Free Expression Awards: How nine honorees used their First Amendment powers

First Five by the Freedom Forum Institute

Apr 8, 2021

Click here to view more information about the Free Expression Awards event at https://freeexpressionawards.org/

PATTY RHULE

Download Word doc here.

The right to free expression is the pounding pulse of American democracy.

“Free expression” sums up the sentiment of the 45 words of the First Amendment to the U.S. Constitution. We can worship a higher power or choose not to. We can speak our minds, publish our thoughts, march with others in protest and petition for change. Congress — that’s your government and mine — can make no law abridging those freedoms.

On April 15, the Freedom Forum will honor nine people who exhibit free and fearless expression, 2021’s Free Expression Award (FEA) honorees. Please join the Freedom Forum for this free online event to celebrate those who practice the First Amendment freedoms too many of us take for granted.

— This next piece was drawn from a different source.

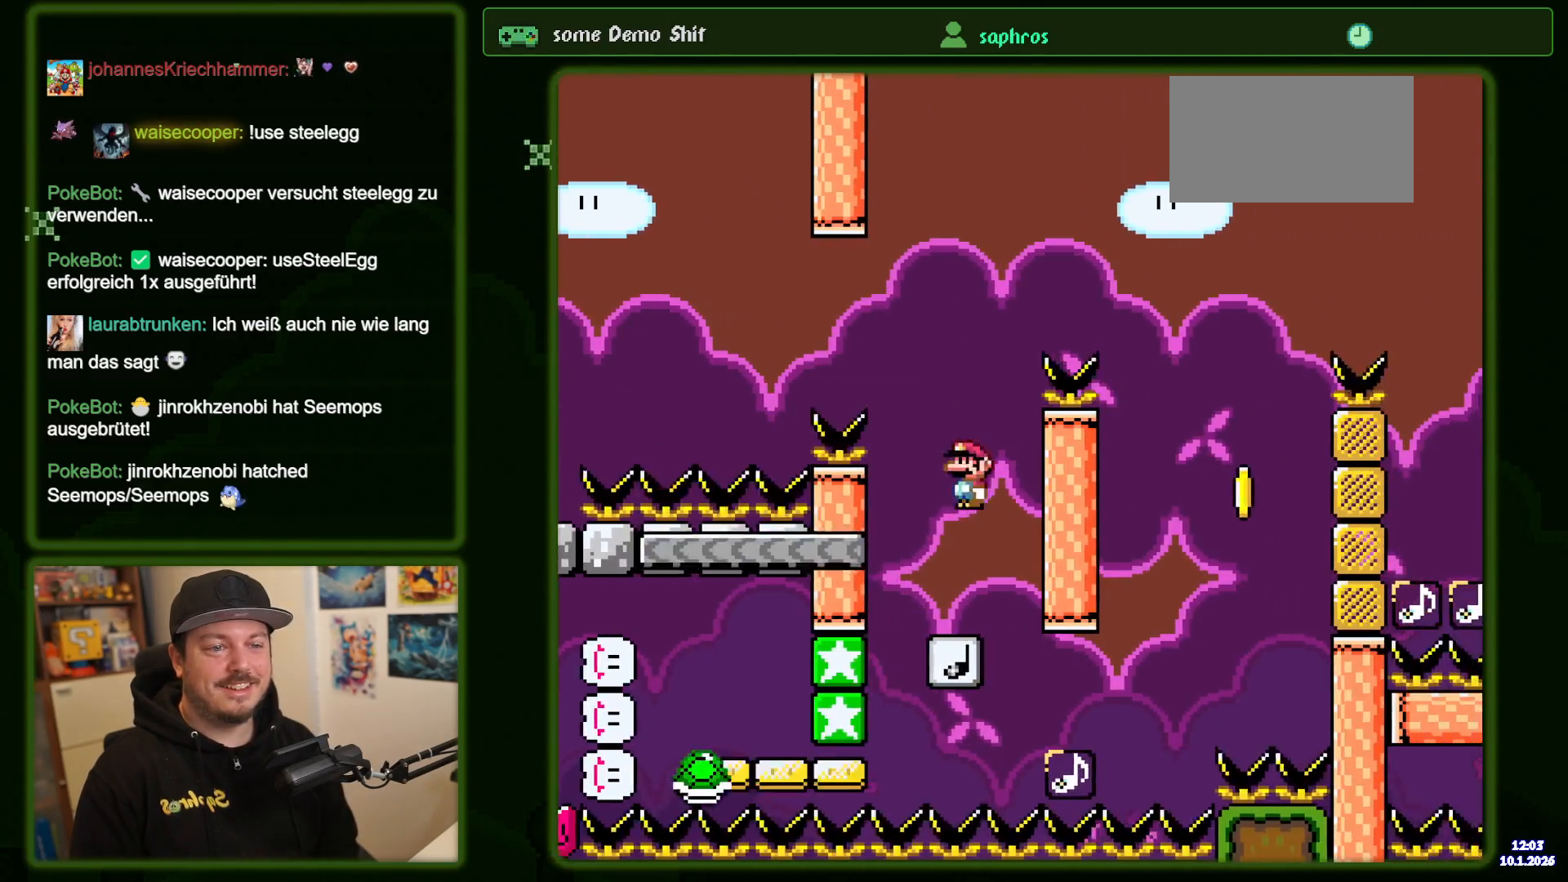
{"dt_ms": 500, "buttons": ["B", "Y", "DPAD_RIGHT"], "events": [[33, "DPAD_LEFT", "up"], [50, "B", "down"], [317, "DPAD_RIGHT", "down"]]}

Freedom, by definition, means a wide range of choices.

So, fellow Americans, what are you doing with your vast First Amendment freedoms?

Do you choose to exercise your freedom of expression on social media to “cancel” people whose ideas or actions offend you? Or do you use it to build coalitions, like FEA honoree DeRay Mckesson, an educator and activist, who used Twitter to assemble a worldwide social justice movement many hope will help end centuries of injustice against Black Americans?

You could go on the radio and amass a wide audience spewing jokes that mock the LGBTQ community, minority groups and women. Or you can challenge gender inequity, as FEA Lifetime Achievement honorees Susan Stamberg, Nina Totenberg, Linda Wertheimer and the late Cokie Roberts — the founding mothers of NPR — did when they brought the perspectives of women to the airwaves in the ’70s, when female voices weren’t deemed “authoritative” enough to deliver the news.

You could march on Washington to challenge the outcome of an election that officials in all 50 states, and the former attorney general of the United States, certified as accurate. Or like Hong Kong publisher Jimmy Lai, an FEA honoree, you can risk your freedom and that of your family to march in support of democracy and challenge China’s crackdown on freedom in its territory of Hong Kong.

You could hound young female entertainers like Britney Spears about their sexuality and private lives. Or you can shine a light on the serial sexual abuse of young girls, as investigative journalist Julie K. Brown, another FEA honoree, did through years of reporting. Her journalism revealed how the criminal justice system failed victims and her work helped bring charges against Jeffrey Epstein.

You could harrumph from your easy chair about “unpatriotic” athletes who use their platforms to draw attention to the nation’s injustices against people of color by kneeling on the sidelines. Or like FEA honoree Gen. Colin L. Powell, who has led men and women into wars where too many died defending American ideals, you can defend the rights of all Americans to burn the American flag in protest as one expression of those same shimmering ideals.

You could create false narratives in slick videos about debunked conspiracy theories that quickly go viral. Or like Susan Wojcicki, YouTube chief executive officer and an FEA honoree, you can help navigate social media’s evolving narrative on censorship, free expression and social responsibility.

Democracy relies on our responsibility as citizens to stay alert and informed. The First Amendment empowers us all to challenge the powerful. The First Amendment protects hate speech, online trolls and protesters who march to support divisive causes, just as it protects the people who challenge them. Our nation’s founders wrote it that way because out of a free marketplace of ideas — some repellant, some resplendent — sometimes emerges thinking that propels us as a country to do better.

Your First Amendment freedoms are there to be used. When you do, consider the choices made by the Free Expression honorees, and whether you will be proud or haunted by how you express yourself.